# Exercise tasks
a – Answer these questions from the protein design passage:
(i) What PDB ID was selected?
(ii) Which residue at position 56, when replaced by proline, seems to have one of the strongest effects?
(iii) What SCOP classifications did the proteins in the examined yellow cluster have?
b – Set down the part of the protein design passage from "Mutations to W" up to and including "of the protein.", without changing a word.
#### Passage
Part C. Using ML-Based Protein Design Tools

For this part, I selected the protein with PDB ID 4UIG, which is the copper sensitive operon repressor from Streptomyces lividans

C1. Protein Language Modeling

Deep Mutational Scans

Mutations to W (tryptophan) and C (cysteine) seem to affect the protein in many cases. This may be because tryptophan is a large amino acid. Its size may make it difficult to fit into the protein structure, which can disturb the folding, while cysteine is a reactive residue that can form disulfide bonds, potentially altering the folding of the protein.

Mutations to P (proline) appear to affect especially certain positions. For example, replacing K (lysine) at position 56 seems to have one of the strongest effects. This may be related to the importance of the secondary structure, since proline can break α-helices and make the protein backbone less flexible.

Latent Space Analysis

According to the latent space visualization, proteins do not form very large and clearly separated clusters. They show a more continuous distribution, sometimes forming smaller and tighter local groups. Considering the continuity and mechanisms of evolution this pattern is expected.

For example, when I examined one of the yellow clusters I observed that the proteins had SCOP classifications as d.17.4.x, where only the last number (x) sometimes changed while the earlier levels remained the same. This suggests that the grouped proteins share the same class, fold, and superfamily, indicating a possible evolutionary relationship.

If my protein were located in this cluster, proteins placed near it would likely share a similar SCOP classification to my protein.

C2. Protein Folding

original RCSB PDB structure of the 4UIG protein (a) tetrameric assembly, (b) monomeric structure of chain A

When I used ESMFold with the full sequence “GSHMTTTEAGASAPSPAVDGAVNQTARQAEADGTDIVTDHDRGVHGYHKQKAEHLKRLRRIEGQIRGLQRMVDEDVYCIDILTQVSASTKALQSFALQLLEEHLRHCVADAALKGGTEIDAKVEEATKAIGRLLRT” from RCSB, I noticed that the predicted structure in ESMFold is larger and different from the chain A structure in the RCSB model.

When examining the sequence on the PDB page to understand tge problem, I noticed that some residues are shown in grey. These residues are present in the sequence but were not resolved in the experimental structure. This is probably why they are not included in the PDB structural model, while ESMFold predicts their possible conformation. The new sequence is “HGYHKQKAEHLKRLRRIEGQIRGLQRMVDEDVYCIDILTQVSASTKALQSFALQLLEEHLRHCVADAALKGGTEIDAKVEEATKAIGRLLRT”

After correcting the sequence, ESMFold produced a model that is quite similar to the chain A structure in the RCSB PDB. ESMFold predicted structures, (a) model generated from the original sequence with missing residues removed, (b) structure with the one K to P mutation, which was predicted to have a high affect from the mutation scan, showing a slight disruption in the α helix, and (c) structure where seven amino acids were mutated to proline.
########
#### Record extracts
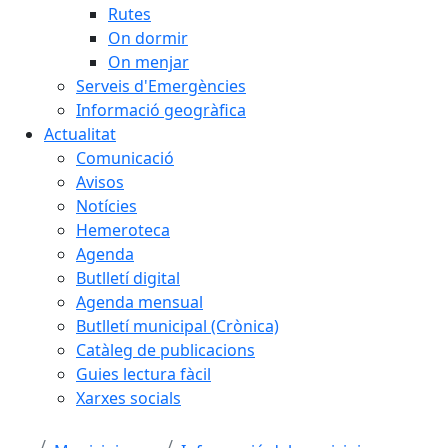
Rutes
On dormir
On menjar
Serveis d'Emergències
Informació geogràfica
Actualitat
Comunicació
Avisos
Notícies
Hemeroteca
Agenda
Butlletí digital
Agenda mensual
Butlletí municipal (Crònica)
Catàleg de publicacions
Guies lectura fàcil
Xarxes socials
########
#### Record extracts
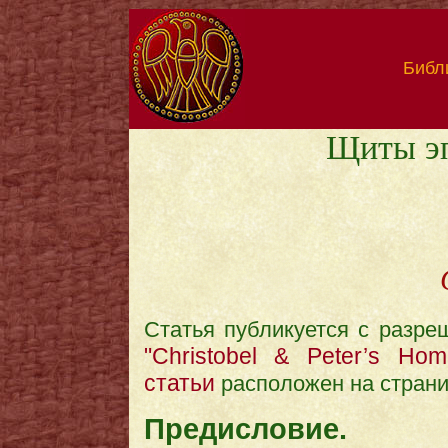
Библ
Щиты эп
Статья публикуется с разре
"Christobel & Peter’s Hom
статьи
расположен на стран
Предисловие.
########
#### Record extracts
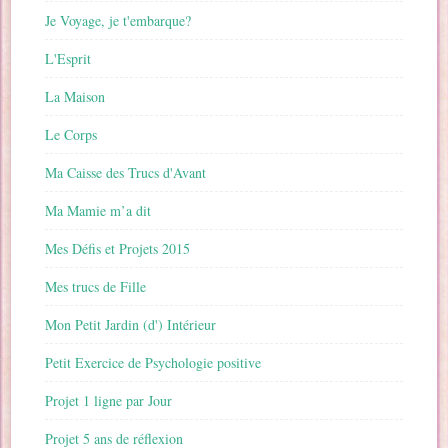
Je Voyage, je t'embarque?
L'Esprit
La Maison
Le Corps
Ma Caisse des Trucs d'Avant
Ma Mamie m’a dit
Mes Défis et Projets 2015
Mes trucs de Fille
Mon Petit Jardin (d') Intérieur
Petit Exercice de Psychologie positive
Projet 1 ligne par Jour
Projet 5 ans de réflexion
########
# Task results
a –
(i) 4UIG
(ii) K (lysine)
(iii) d.17.4.x

b –
Mutations to W (tryptophan) and C (cysteine) seem to affect the protein in many cases. This may be because tryptophan is a large amino acid. Its size may make it difficult to fit into the protein structure, which can disturb the folding, while cysteine is a reactive residue that can form disulfide bonds, potentially altering the folding of the protein.